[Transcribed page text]
[Start of Attachment]

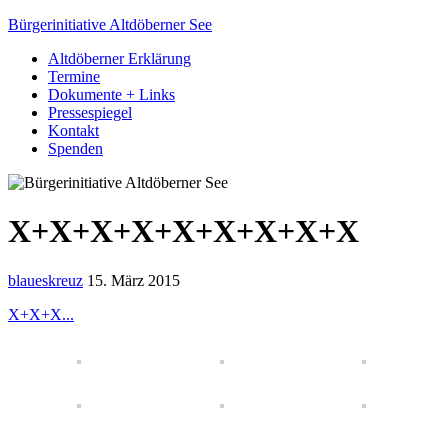
Bürgerinitiative Altdöberner See
Altdöberner Erklärung
Termine
Dokumente + Links
Pressespiegel
Kontakt
Spenden
X+X+X+X+X+X+X+X+X
blaueskreuz
15. März 2015
X+X+X...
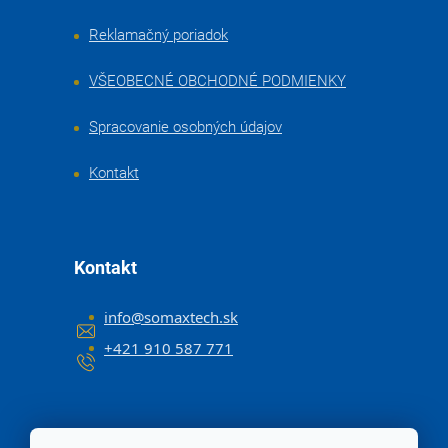
Reklamačný poriadok
VŠEOBECNÉ OBCHODNÉ PODMIENKY
Spracovanie osobných údajov
Kontakt
Kontakt
info
@
somaxtech.sk
+421 910 587 771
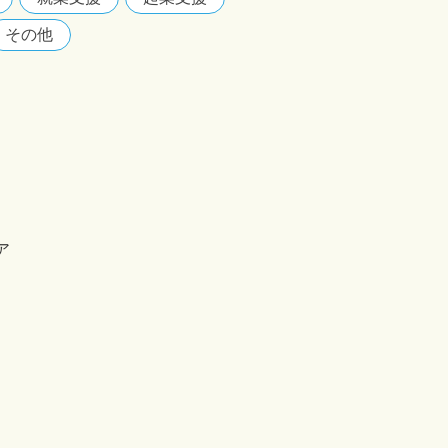
その他
ア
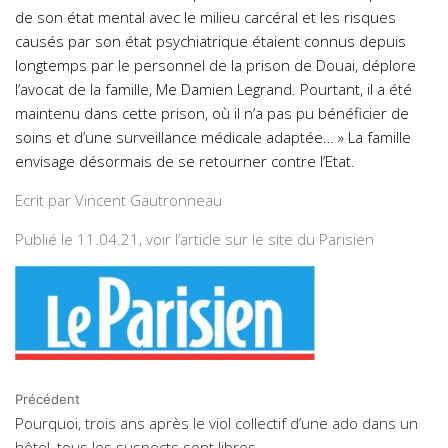
de son état mental avec le milieu carcéral et les risques
causés par son état psychiatrique étaient connus depuis
longtemps par le personnel de la prison de Douai, déplore
l’avocat de la famille, Me Damien Legrand. Pourtant, il a été
maintenu dans cette prison, où il n’a pas pu bénéficier de
soins et d’une surveillance médicale adaptée… » La famille
envisage désormais de se retourner contre l’Etat.
Ecrit par Vincent Gautronneau
Publié le 11.04.21, voir l’article sur le site du
Parisien
Précédent
Pourquoi, trois ans après le viol collectif d’une ado dans un
hôtel, tous les suspects sont libres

[End of Attachment]

• Exercise: Render the lines from the one holding "de son état" through the final line, both included, as a JSON list of strings with one string per line and blank lines left out.

• Solution to this exercise:
[
  "de son état mental avec le milieu carcéral et les risques",
  "causés par son état psychiatrique étaient connus depuis",
  "longtemps par le personnel de la prison de Douai, déplore",
  "l’avocat de la famille, Me Damien Legrand. Pourtant, il a été",
  "maintenu dans cette prison, où il n’a pas pu bénéficier de",
  "soins et d’une surveillance médicale adaptée… » La famille",
  "envisage désormais de se retourner contre l’Etat.",
  "Ecrit par Vincent Gautronneau",
  "Publié le 11.04.21, voir l’article sur le site du",
  "Parisien",
  "Précédent",
  "Pourquoi, trois ans après le viol collectif d’une ado dans un",
  "hôtel, tous les suspects sont libres"
]